Ya tenemos aquí los #5artículospor del mes de enero. Os recordamos que, #5artículospor es una sección en la que mensualmente un neurólogo de reconocido prestigio nos acerca los 5 artículos científicos publicados más relevantes del mes.

Podéis ver los últimos artículos en este enlace.

En esta ocasión, el profesional que nos acerca a esta información es nuestro Vicepresidente Diego Santos, neurólogo del Hospital Arquitecto Marcide de Ferrol.

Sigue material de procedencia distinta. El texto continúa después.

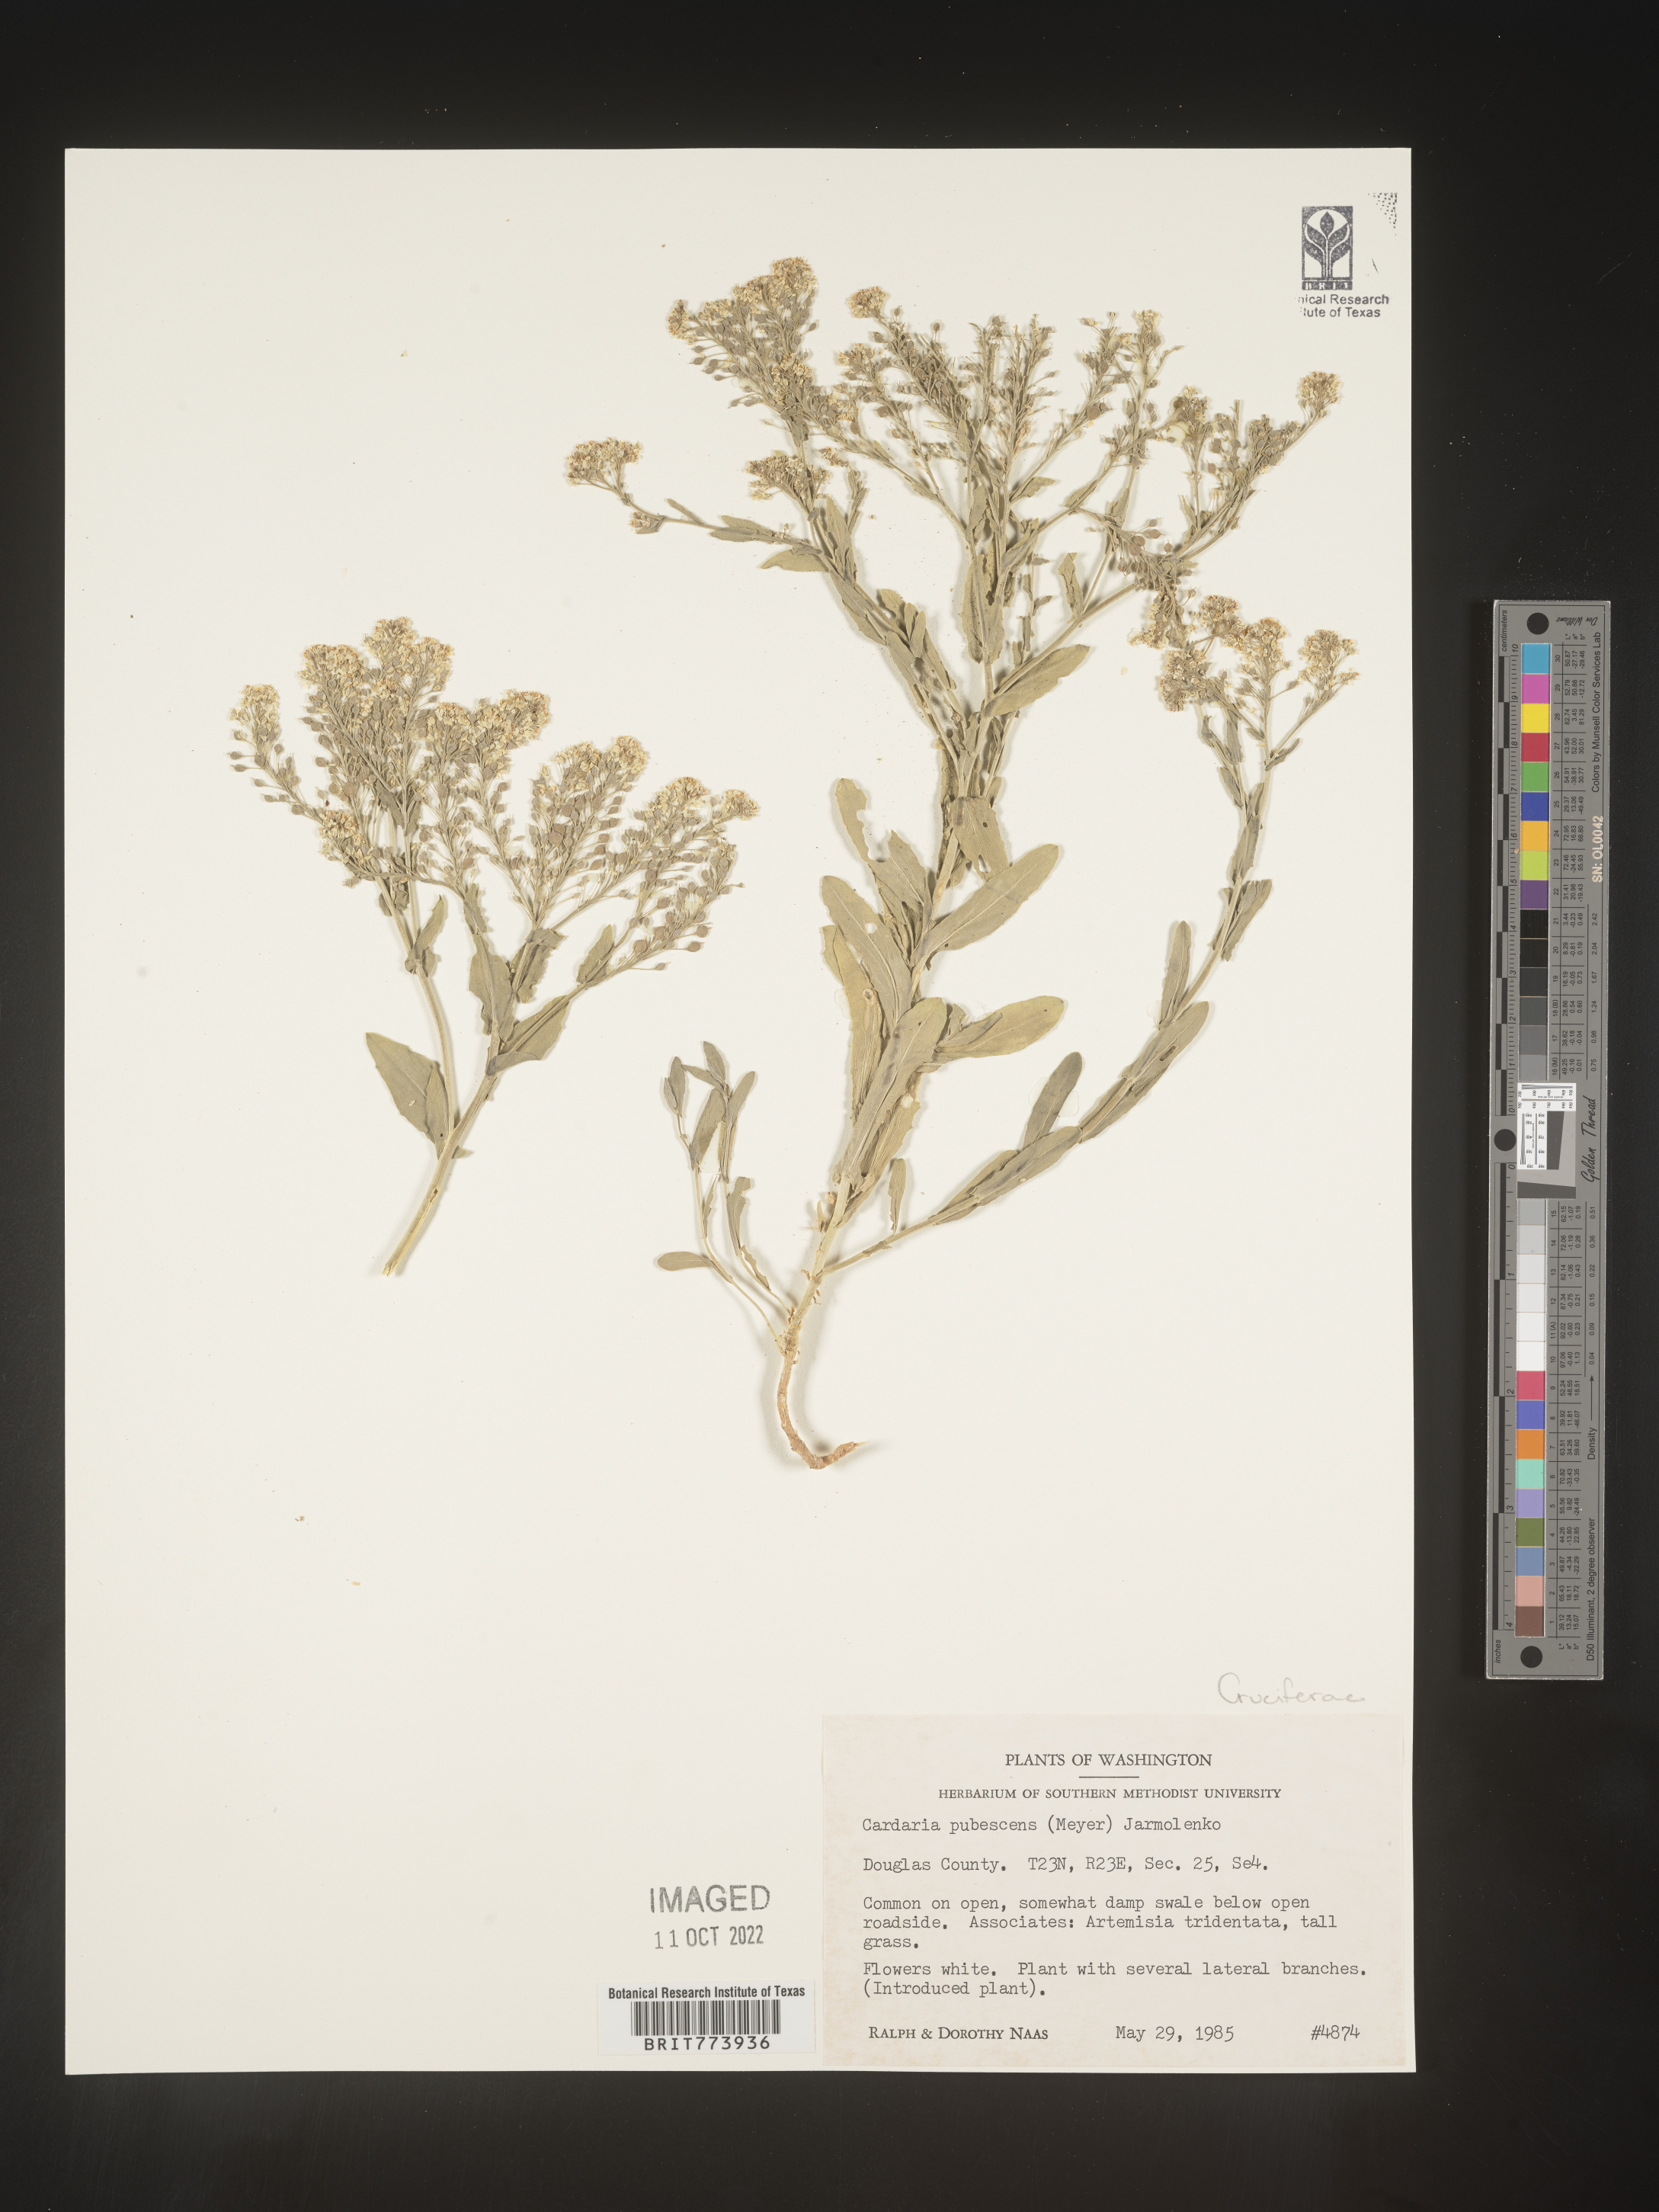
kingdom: Plantae
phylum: Tracheophyta
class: Magnoliopsida
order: Brassicales
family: Brassicaceae
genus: Lepidium
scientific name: Lepidium appelianum
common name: Hairy whitetop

Esperamos que los artículos resulten de vuestro interés y si es así, os esperamos en las Redes bajo el hashtag #5artículospor.
En este artículo publicado en la revista Movement Disorders Dafsari y colaboradores evalúan el grado de mejoría que experimentan en su calidad de vida 120 pacientes con enfermedad de Parkinson 5 meses después de haber sido tratados con cirugía, concretamente estimulación cerebral profunda del núcleo subtalámico (el tipo de cirugía más frecuentemente realizada en todo el mundo para pacientes con Parkinson). Utilizan para ello una escala de calidad de vida que se llama PDQ-8 y para ver cómo influye la edad en la respuesta los clasifican en tres grupos: 1) jóvenes (59 años o menos); 2) intermedios (60 a 69 años); 3) mayores (70 años o más). Todos los grupos mejoraron su calidad de vida, pero el grado de mejoría fue grande en los más jóvenes, moderado en los intermedios y pequeño en los mayores. En los más jóvenes a diferencia de los otros grupos mejoraron más dominios de la escala.
Conclusión: La edad influye en el grado de mejoría que experimentan los pacientes que se operan de párkinson, habiendo una gran mejoría cuando son más jóvenes (menos de 60 años) y por el contrario una mejoría menos marcada en los más mayores (70 años o más). La edad debe por lo tanto ser tenida en cuenta a la hora de decidir y conocer unas expectativas de respuesta a la cirugía. Los pacientes jóvenes son los que más mejoran su calidad de vida.
Comentario adicional: Hablando sobre cirugía del párkinson, decir que en el mismo suplemento de esta revista se hace una revisión muy interesante sobre la estimulación cerebral profunda del núcleo pedúnculo-pontino, concluyéndose que hay menos de 100 casos en total reportados, variabilidad en la metodología utilizada (a veces estimulación de uno o ambos núcleos pedúnculo-pontinos aislados o a veces conjuntamente con pálido o subtálamo), estimulación a bajas frecuencias en general (20 a 80 Hzs) y que podría ser beneficiosa como terapia para los bloqueos de la marcha y caídas refractarias al tratamiento, siendo menos claro su efecto sobre la inestabilidad postural y la mejora en la calidad de vida. Faltan resultados más concluyentes pero es una alternativa para pacientes con problemas axiales.
Una causa muy frecuente de parkinsonismo es el provocado por la toma crónica de algunos medicamentos (mareos, vértigos, ansiedad, insomnio, etc.), lo que se llama parkinsonismo farmacológico. Cuando un paciente tiene parkinsonismo farmacológico lo que hay que hacer es retirar la medicación que está ocasionando el cuadro y esperar unos meses a que los síntomas reviertan y desaparezcan.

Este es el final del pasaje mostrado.